- Born: Johannesburg, South Africa
- Education: Michaelhouse
- Alma mater: University of St Andrews; University of Edinburgh
- Occupation: Anthropologist
- Notable work: Affluence Without Abundance: The Disappearing World of the Bushmen (2017)
- Relatives: Janet Suzman (aunt); Helen Suzman (great-aunt)

= James Suzman =

Sourh African anthropologist

James Suzman is an anthropologist and the author of Affluence Without Abundance: The Disappearing World of the Bushmen published by Bloomsbury in 2017. He is the nephew of Janet Suzman and great-nephew of Helen Suzman. He is based in Cambridge, UK.

==Early life and education==
Suzman was born in Johannesburg, South Africa, and educated at Michaelhouse. He graduated with an MA (Hons) in social anthropology from the University of St Andrews in 1993. He was awarded a PhD in social anthropology from the University of Edinburgh in 1996.

==Career==
Suzman was the first social anthropologist to work in Namibia's eastern Omaheke among Southern Ju/'hoansi, where he exposed the brutal marginalisation of San people who had lost their lands to white cattle ranchers and pastoralist Herero people.

In 1998, Suzman was appointed to lead the landmark study "The Regional Assessment of the Status of the San in Southern Africa", based on an ACP/EU resolution.

Suzman later led an assessment by Minority Rights Group International to assess how Namibia's ethnic minorities had fared in the first ten years of Namibian Independence.
The subsequent report was published in 2002. Emerging during period of political upheaval in Namibia, it led to calls for the better protection of ethnic minorities in Namibia. The Namibian Government rejected the report's findings and the President, Sam Nujoma, accused Suzman of amplifying "ethnic tensions".

In 2001, Suzman was awarded the Smuts Commonwealth Fellowship in African Studies at the University of Cambridge.

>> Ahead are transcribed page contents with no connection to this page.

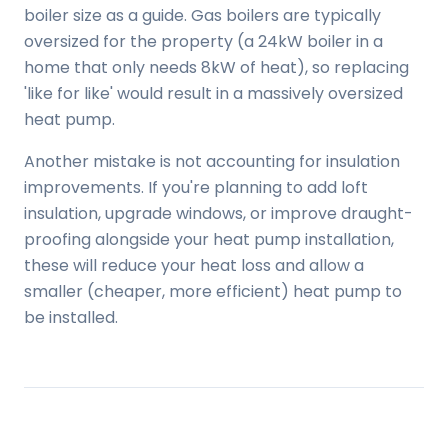
boiler size as a guide. Gas boilers are typically
oversized for the property (a 24kW boiler in a
home that only needs 8kW of heat), so replacing
'like for like' would result in a massively oversized
heat pump.
Another mistake is not accounting for insulation
improvements. If you're planning to add loft
insulation, upgrade windows, or improve draught-
proofing alongside your heat pump installation,
these will reduce your heat loss and allow a
smaller (cheaper, more efficient) heat pump to
be installed.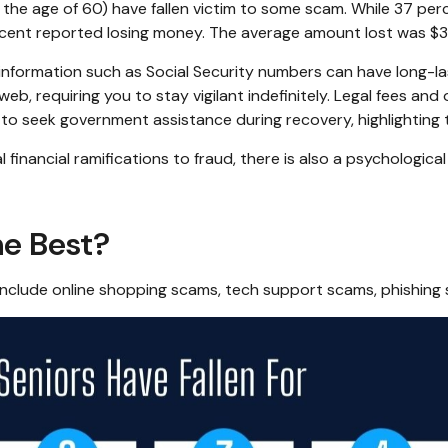
 the age of 60) have fallen victim to some scam. While 37 per
nt reported losing money. The average amount lost was $3
ble information such as Social Security numbers can have long-
web, requiring you to stay vigilant indefinitely. Legal fees and
 to seek government assistance during recovery, highlighting 
inancial ramifications to fraud, there is also a psychological
e Best?
include online shopping scams, tech support scams, phishing s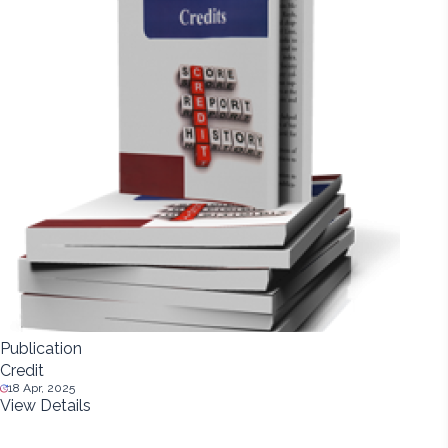
Publication
Credit
18 Apr, 2025
View Details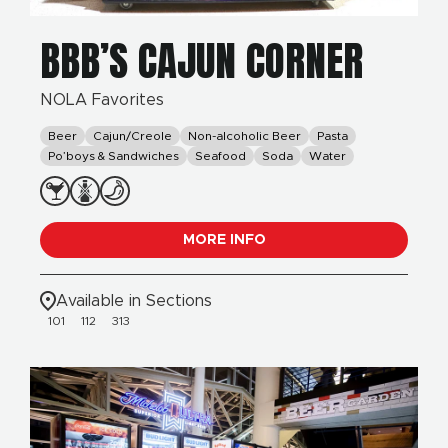
BBB’S CAJUN CORNER
NOLA Favorites
Beer
Cajun/Creole
Non-alcoholic Beer
Pasta
Po’boys & Sandwiches
Seafood
Soda
Water
MORE INFO
Available in Sections
101
112
313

Suzman later established a programme to establish opportunities for Hai//om San to benefit from tourism revenues in Etosha National Park. He was also involved in the dispute that arose as a result of the illegal relocation of Gwi and Gana San from Botswana's Central Kalahari Game Reserve. He was highly critical of the Botswana Government's actions and, later, Survival International's campaign, which he claimed undermined ongoing negotiations between the Botswana Government and a coalition of organisations supporting the evicted San. Survival International, in turn, criticised Suzman and members of the negotiating team led by Ditshwanelo, The Botswana Centre for Human Rights of complicity with the Botswana Government.

In 2007, Suzman joined De Beers, where, as global head of public affairs, he developed the company's award-winning sustainability functions. He resigned in 2013.

In 2013, Suzman and Jimmy Wales teamed up with Lily Cole to launch Impossible.com at the Cambridge Union. In the same year, Suzman was invited to deliver the second Protimos Lecture at the Parliament Chamber of London's Inner Temple.

==Publications==
Suzman has published widely on San and other issues in academic journals, magazines and newspapers, including The New York Times.

- In 2017, he published Affluence Without Abundance: The Disappearing World of the Bushmen.
- In September 2020, Work: A History of How We Spend Our Time, was published.
- In 2022, Work: A Deep History, from the Stone Age to the Age of Robots was published.